Justice White and Abortion


The 50th year anniversary of Griswold v. Connecticut has resulted in various discussions of the case on blogs, including concerning the importance of effectively securing the right by means of insurance and so forth.  I have discussed the case here over the years. The case and its principles is a key linchpin in various areas including reproductive liberty, intimate association and general privacy / autonomy.  The various aspects of the case and avenues (such as gender equality) largely uncovered by the opinions themselves provide much room for conversation.

Justice Byron White concurred, fitting it into the "liberty" of "to marry, establish a home and bring up children." Parental rights, including of unwed fathers, was reaffirmed by him for the Court this time in a 1972 case.  Quoting Justice Frankfurter, he argued that such rights "come[s] to this Court with a momentum for respect lacking when appeal is made to liberties which derive merely from shifting economic arrangements."  When the Supreme Court protected the right of unmarried individuals to have contraceptives, he decided the question on narrower grounds, but later accepted the point as a matter of precedent.  Cf. Justice Scalia who accepted the natural right to raise children, but not as a constitutional right that judges have the duty to protect over legislative denial.  Justice Thomas disagreed on that front.

********

_Problem_
Resume the piece on Justice White and abortion, picking up right after its final sentence.

********

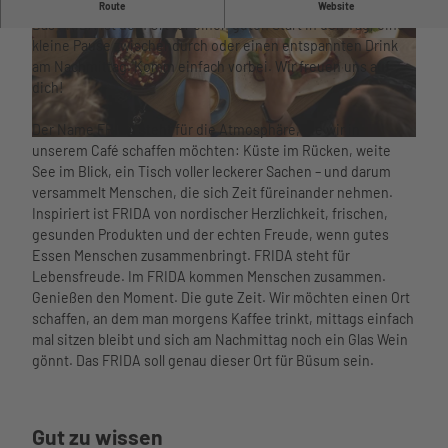
Willkommen im Café FRIDA!
Route
Website
Unterkü
Wattenm
Das FRIDA ist dein Ort für einen guten Start in den Tag, eine
nften
eer
kleine Pause zwischendurch oder einen entspannten Drink
© Christian Bärwinkel |
CC-BY-SA
© Christian Bärwinkel |
CC-BY-SA
Barriere
Hafen
am Nachmittag. Komm einfach vorbei. Wir freuen uns auf
armer
im Ort
dich!
Urlaub
Essen
Urlaub
und
Der Name FRIDA steht für die Atmosphäre, die wir in
mit
Trinken
© Christian Bärwinkel |
CC-BY-SA
unserem Café schaffen möchten: Küste im Rücken, weite
Kindern
Nachhalti
See im Blick, ein Tisch voller leckerer Sachen – und darum
Urlaub
gkeit
versammelt Menschen, die sich Zeit füreinander nehmen.
mit
Übersich
Inspiriert ist FRIDA von nordischer Herzlichkeit, frischen,
Hund
tskarte
gesunden Produkten und der echten Freude, wenn gutes
Büsume
Webcams
Essen Menschen zusammenbringt. FRIDA steht für
r
Wetter
Lebensfreude. Im FRIDA kommen Menschen zusammen.
Gästeka
und
Genießen den Moment. Die gute Zeit. Wir möchten einen Ort
rte
Gezeiten
schaffen, an dem man morgens Kaffee trinkt, mittags einfach
Anreise
mal sitzen bleibt und sich am Nachmittag noch ein Glas Wein
und
Aktivitäten
gönnt. Das FRIDA soll genau dieser Ort für Büsum sein.
Mobilität
Aktivitäten im
nordsee
Überblick
Watt’n
mobil
Schiffsausflüg
Hus
Reisesc
Gut zu wissen
e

********

_Response to this task_
Justice White was wary, however, in applying this overall right in various contexts. The most infamous is his majority opinion in Bowers v. Hardwick ("facetious" to apply it to homosexual conduct; I use the term loosely and a bit warily since it is fairly inexact but their is probably some value in it).  The opinion avoided the question of marital sexual freedom and the Court had no clear opportunity to address unmarried sexual conduct, avoiding various controversies in that area. But, he also dissented in a case involving a grandmother and her grandchildren.  And, abortion.
At the heart of the controversy in these cases are those recurring pregnancies that pose no danger whatsoever to the life or health of the mother but are, nevertheless, unwanted for any one or more of a variety of reasons -- convenience, family planning, economics, dislike of children, the embarrassment of illegitimacy, etc. The common claim before us is that, for any one of such reasons, or for no reason at all, and without asserting or claiming any threat to life or health, any woman is entitled to an abortion at her request if she is able to find a medical advisor willing to undertake the procedure.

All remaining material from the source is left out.